Small town or not, there were a few social boundaries over which gossip seldom passed. Witt would never hear about the two of them having coffee.
The co-op was warm, heated by a Franklin stove that was always well fueled. The floorboards creaked beneath their feet, and the aromas of grains stocked in open barrels filled the air, along with the delicious scent of fresh coffee and baked goods.
"Man," Hardy remarked, "I'm going to have to buy a loaf of bread."
Joni was apparently of like mind. She ordered a cinnamon roll with her coffee.
"Have you ever noticed," Hardy asked, "that many of life's most important conversations take place over food?"
Some of the sadness lifted from her eyes. "It's true. Mom and I always have our conversations over coffee or dinner."

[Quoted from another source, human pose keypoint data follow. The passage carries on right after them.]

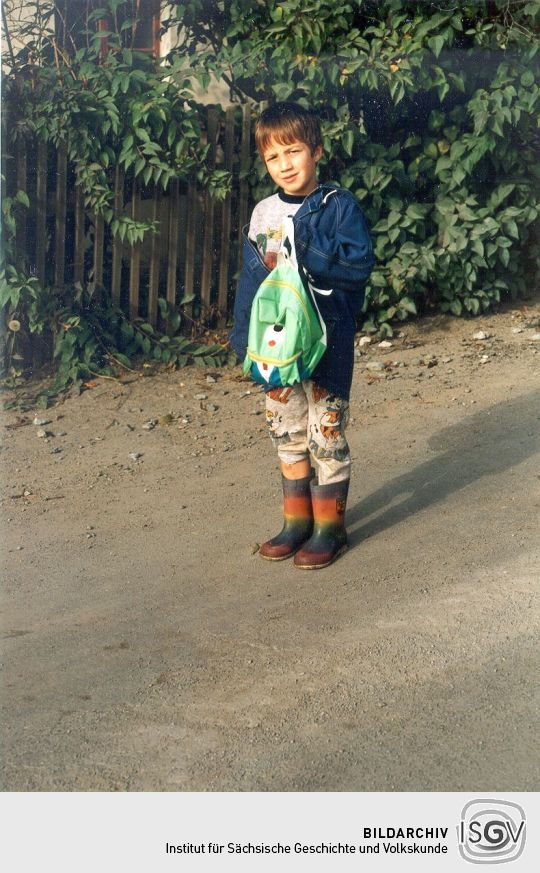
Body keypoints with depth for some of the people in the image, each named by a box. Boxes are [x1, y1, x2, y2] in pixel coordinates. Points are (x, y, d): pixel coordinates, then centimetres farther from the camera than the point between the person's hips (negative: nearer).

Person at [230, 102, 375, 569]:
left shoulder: (339, 206, -7)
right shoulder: (264, 213, 7)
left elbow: (360, 263, -19)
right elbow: (250, 279, 11)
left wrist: (304, 253, -22)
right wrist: (245, 338, 7)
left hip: (327, 341, -5)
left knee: (326, 435, 3)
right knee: (288, 435, 13)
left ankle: (330, 527, 14)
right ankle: (297, 520, 26)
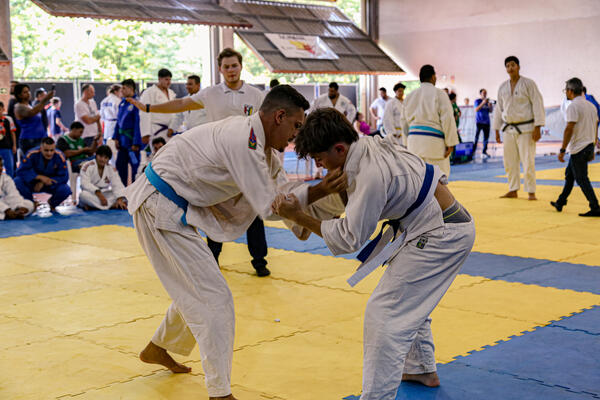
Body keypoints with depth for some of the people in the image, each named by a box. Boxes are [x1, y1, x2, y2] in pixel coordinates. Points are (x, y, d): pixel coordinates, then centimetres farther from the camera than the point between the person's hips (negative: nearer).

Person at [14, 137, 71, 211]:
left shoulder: (59, 156, -23)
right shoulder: (32, 154, -23)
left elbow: (64, 177, -19)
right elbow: (21, 171, -23)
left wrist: (43, 183, -27)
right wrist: (40, 177, -35)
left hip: (51, 184, 0)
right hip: (33, 183, 0)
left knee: (66, 190, -30)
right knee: (17, 182, -28)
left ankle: (52, 204, 7)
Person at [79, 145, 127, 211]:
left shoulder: (111, 169, 2)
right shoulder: (87, 166, -7)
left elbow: (117, 185, -11)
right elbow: (85, 183, -20)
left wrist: (120, 199, -29)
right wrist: (99, 194, -33)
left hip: (105, 194, 3)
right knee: (84, 195, -36)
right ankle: (112, 205, -37)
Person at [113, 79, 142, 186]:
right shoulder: (122, 102, 9)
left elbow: (138, 123, -17)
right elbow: (118, 120, 15)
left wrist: (136, 143, -18)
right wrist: (116, 137, 10)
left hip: (131, 138, -8)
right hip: (122, 140, 8)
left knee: (135, 164, -1)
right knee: (120, 164, 15)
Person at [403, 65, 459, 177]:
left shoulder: (410, 96, 13)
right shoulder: (439, 94, -3)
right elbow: (447, 119, -8)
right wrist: (451, 143, -6)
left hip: (414, 141, 5)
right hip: (434, 141, -5)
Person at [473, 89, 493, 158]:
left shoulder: (487, 101, 13)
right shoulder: (477, 101, 0)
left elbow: (491, 111, 14)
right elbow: (476, 109, -15)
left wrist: (490, 106, -6)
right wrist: (483, 103, -22)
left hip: (486, 122, 5)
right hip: (479, 122, -5)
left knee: (486, 137, 4)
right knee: (476, 137, -9)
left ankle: (484, 152, 9)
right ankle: (473, 151, -7)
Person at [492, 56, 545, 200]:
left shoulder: (528, 84, -6)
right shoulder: (503, 87, 9)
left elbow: (537, 105, -10)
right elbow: (499, 109, 15)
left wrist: (537, 128, -16)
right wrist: (497, 130, 13)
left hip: (525, 128, -5)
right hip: (508, 129, 5)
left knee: (528, 161, -6)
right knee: (510, 161, 7)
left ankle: (531, 192, 2)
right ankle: (513, 191, 17)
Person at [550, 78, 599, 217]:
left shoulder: (574, 106, -14)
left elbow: (569, 129, -20)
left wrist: (562, 150, -18)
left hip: (578, 148, -9)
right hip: (589, 146, 9)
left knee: (582, 179, -5)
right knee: (569, 174, 20)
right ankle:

"Yeah. Seems more sociable, somehow." But his mind wasn't really on the coffee the waiter put in front of him, or on the aroma of Joni's cinnamon roll.
"Okay," he said after a few moments. "If Witt asks me if you gave me the bid package, I'll tell him no."
"You don't have to lie for me."
"No, I don't. But I will. There's no point in having that ugliness fall on your head. I'm a grown man. I didn't have to bid."
"No," Joni said firmly. "I'll take my licks. I deserve them."
"You don't want this kind of trouble with your uncle."